Não existem dúvidas que só povos com tamanha sabedoria e espiritualidade podem fazer frente e vencer forças tão poderosas.  Um possível cenário aponta para a continuidade dessa luta, com a constituição de nova comissão especial, produção e votação de um novo relatório desta PEC e de outras

Katia Agronegócio Breu
A Ministra do agronegócio assumiu. Logo vieram  novas pérolas envoltas em cinismo, prepotência e ignorância sobre os povos indígenas e sua história de resistência, seus territórios e seus direitos.
Ao afirmar que não mais existem  latifúndios no Brasil, a ministra da Agricultura só faltou repetir um velho jargão da ditadura “os índios são latifundiários”. E afirmar de que eles estão deixando seus territórios sagrados para irem ocupar os espaços da produção não é apenas um caso de má fé ou ignorância, mas é a explicitação  da intenção do agronegócio em restringir ou até acabar com os direitos indígenas a seus territórios coletivos com o beneplácito do governo.
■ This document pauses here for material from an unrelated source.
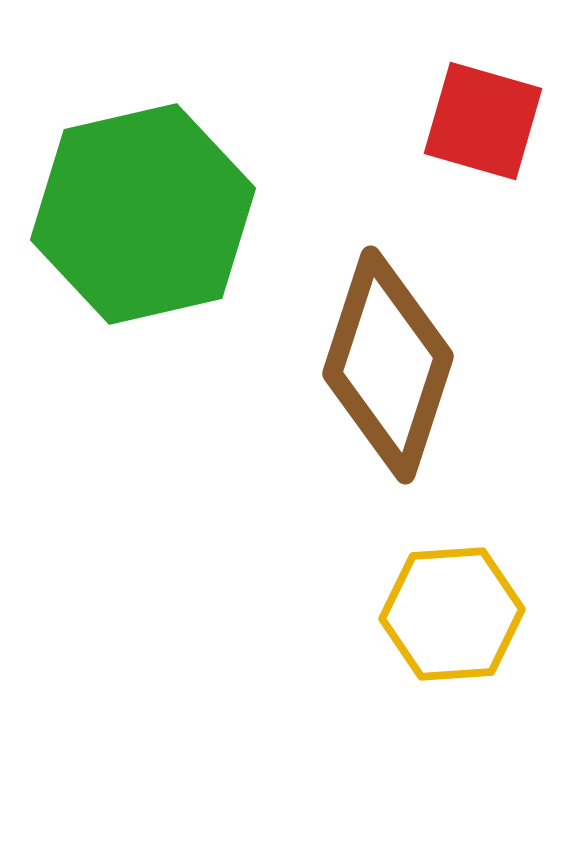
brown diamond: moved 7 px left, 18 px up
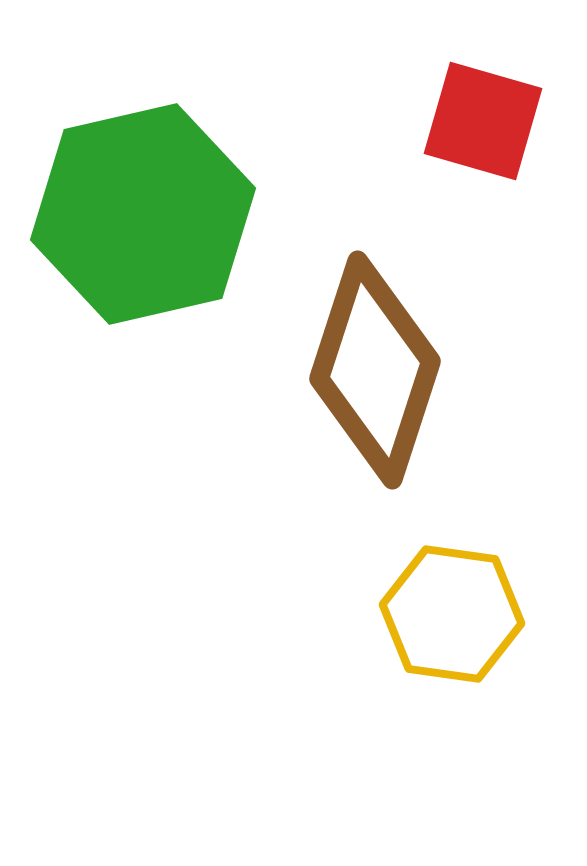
brown diamond: moved 13 px left, 5 px down
yellow hexagon: rotated 12 degrees clockwise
Os caminhos das manifestações dos povos indígenas em Brasilia certamente ganhou mais endereços: Ministério da Agricultura, Ministério de Minas e Energia, dente outros.

Ano de solidariedade com os povos indígenas e a mãe terra

Se a espiritualidade, os rituais e a mobilização foram os esteios das lutas e vitórias do movimento indígena no ano que passou, foi também muito importante a solidariedade e apoio de seus aliados em nível nacional e mundial.  A ampliação e consolidação dessa solidariedade será sem dúvida fundamental para os duros embates que estão pintados com os interesses do Estado brasileiro e  um governo com posturas anti indígenas e um Congresso preponderantemente conservador e alinhado com as forças contrárias aos direitos indígenas, especialmente os direitos dos territórios e os recursos naturais neles existentes.
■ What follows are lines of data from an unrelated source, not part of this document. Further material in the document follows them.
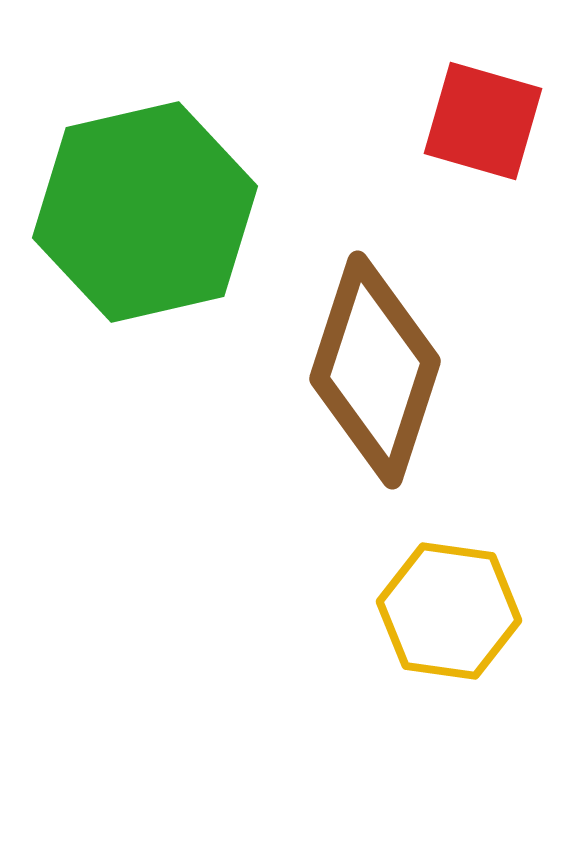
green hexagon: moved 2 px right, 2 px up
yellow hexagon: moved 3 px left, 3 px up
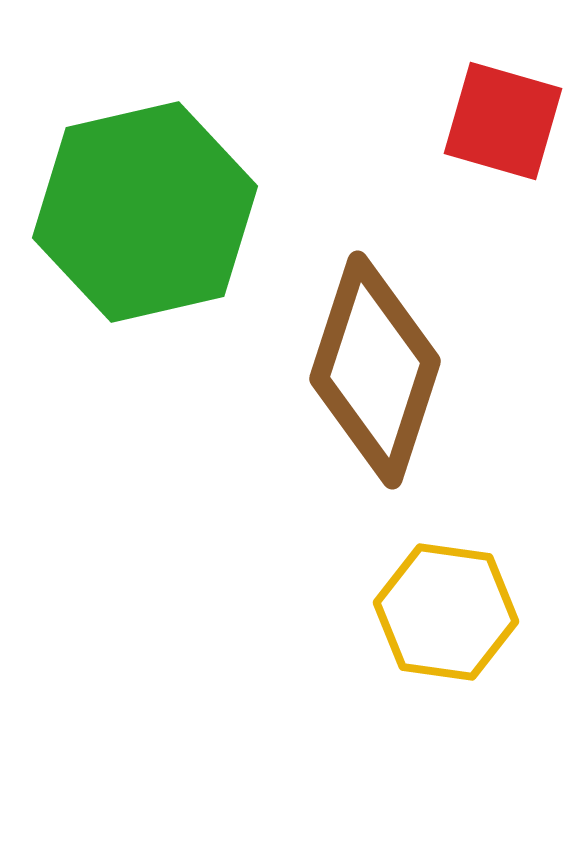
red square: moved 20 px right
yellow hexagon: moved 3 px left, 1 px down
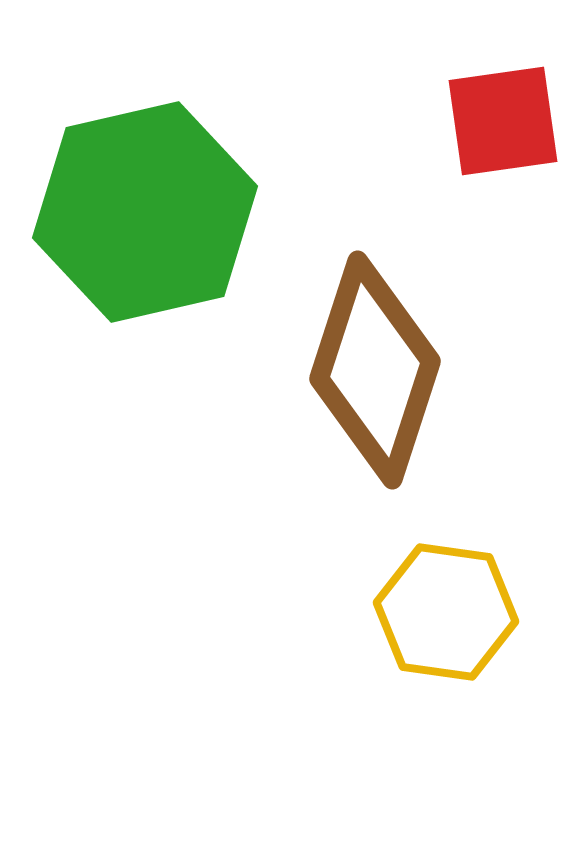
red square: rotated 24 degrees counterclockwise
Quem acompanha os difíceis e duros embates dos povos indígenas, desde as aldeias até Brasília, não tem dúvidas de que “o atual movimento indígena brasileiro está cada dia mais forte. Tem lideranças jovens, aguerridas e persistentes...  Saberão responder à altura toda ignorância que insiste em se disseminar em declarações como essa vinda da boca de uma ministra de estado. Os índios não estão descendo para  áreas de produção.  Estão subindo as rampas dos palácios, entrando nas terras que lhes pertencem, exigindo seus direitos” (Elaine Tavares, janeiro 2015)
Na manifesta solidariedade aos povos indígenas do Brasil, vale destacar as palavras de Boaventura de Souza Santos em carta às autoridades brasileiras: podemos estar perante um verdadeiro atentado contra a humanidade. Explico-me. Autoridades brasileiras estão diante de uma decisão que pode abalar definitivamente a garantia dos direitos dos povos indígenas no país...).A PEC 215/2000 é um golpe frontal e impiedoso às vidas dos povos indígenas...”
Os povos indígenas no Brasil certamente terão, juntamente com outros setores e os povos tradicionais, duros embates com os interesses manifestos do governo e do Congresso. Será um ano de permanentes rituais e mobilizações.